- _SUPPLIED TEXT_

Monday, May 25, 2009

THE VETCH IS BACK!

All morning, before the sun snuck around to the front of the house, I pulled a certain weed from my perennial garden that just will not die! It took me over 2 hours to yank only the stems from around my other flowers, so they will receive light and whatever water is left after the deceptively delicate demon-plant has sucked it all from the soil.

The Last of the Crown Vetch at the back of the garden.
The root system below the fern-like plant is a high-strength, industrial grade woody vine. Three years ago, I sprayed a small patch of it with Round-Up, covered the stuff with 5 mil black plastic and secured it with large rocks, so it would receive neither light nor moisture. It fried and smoldered underneath through the intense heat of summer (it faces west), and froze solid in the temps of winter…and when I uncovered it the next spring…IT WAS ALIVE! Or some of it anyway, and it continues to return in that spot every year for me to pluck up. Unfortunately, the rest of the garden did not get that same aggressive treatment. So, on this Saturday of Memorial Day Weekend, while others are on picnics, playing golf, or at the annual opening of community pools, I am tiptoeing through a steeply sloped battlefield, doing hand-to-stem-combat and murmuring things like, “I hate you!” “You are of the Devil!” “Thank-you Ohio Department Of Transportation…brilliant idea!”

- _PROBLEMS AND TASKS_
1. In the crown vetch blog post, what did the writer cover the sprayed patch with, and how was it held down?
2. Pick up the blog post about pulling crown vetch after its final sentence and carry it further.

- _ENTRIES PROVIDED_
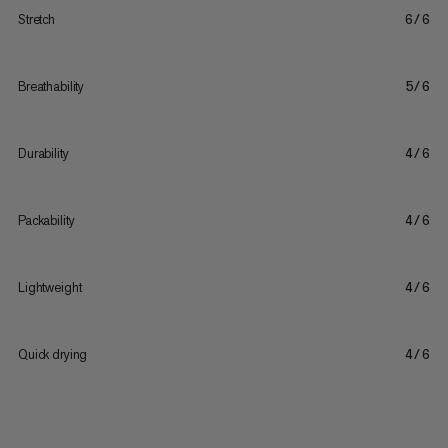
Stretch
6/6
Breathability
5/6
Durability
4/6
Packability
4/6
Lightweight
4/6
Quick drying
4/6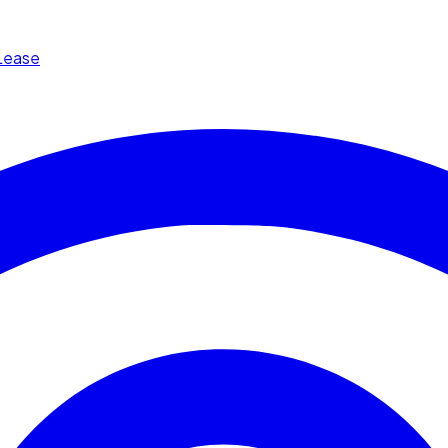
Lease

- _ANSWERS TO THE EXERCISE_
1. It was covered with 5 mil black plastic and held down with large rocks.

2.
The pile was much bigger before I let it fry in the sun!

See, at some point in the past, ODOT thought it would be a good idea to plant crown vetch on the steep sides of highways in order to stem the tide of erosion….and for that application it was a brilliant idea because, as I mentioned, the root system could hold together a pre-fabricated bridge. But now, having learned the hard way, we know that introducing a non-native plant or animal into an ecosystem can be like opening the kingdom doors for the Trojan horse. In the end, the good gesture turns out badly.

I’m sure the previous owner of the house planted crown vetch for the aforementioned reason on the steep grade by the driveway (eventually these invasives wind up at garden centers). My vision, though, has been to annihilate it and create a garden where native plants thrive in the hot sun and dry soil for which they adapted…but if I wait too long, even just a few days, and plant things before yanking up the vetch…it becomes a hideous, overgrown, choking mess of pretty, green fronds and sweet, pink flowers!

But beauty is definitely in the eye of the informed beholder.

1 comment:

Ferree Bowman Hardy said...

Sounds like vetch is a living illustration of sin! We're tempted: many types of sin sound like a good idea, they'll make us feel better, maybe they even seem like common sense at first--like preventing erosion on a slope. But our beings were not created to be a "natural habitat" for sin. Too soon it invades and chokes out the better lifeforms. Every day becomes a battle. But there's Redemption and hope and victory!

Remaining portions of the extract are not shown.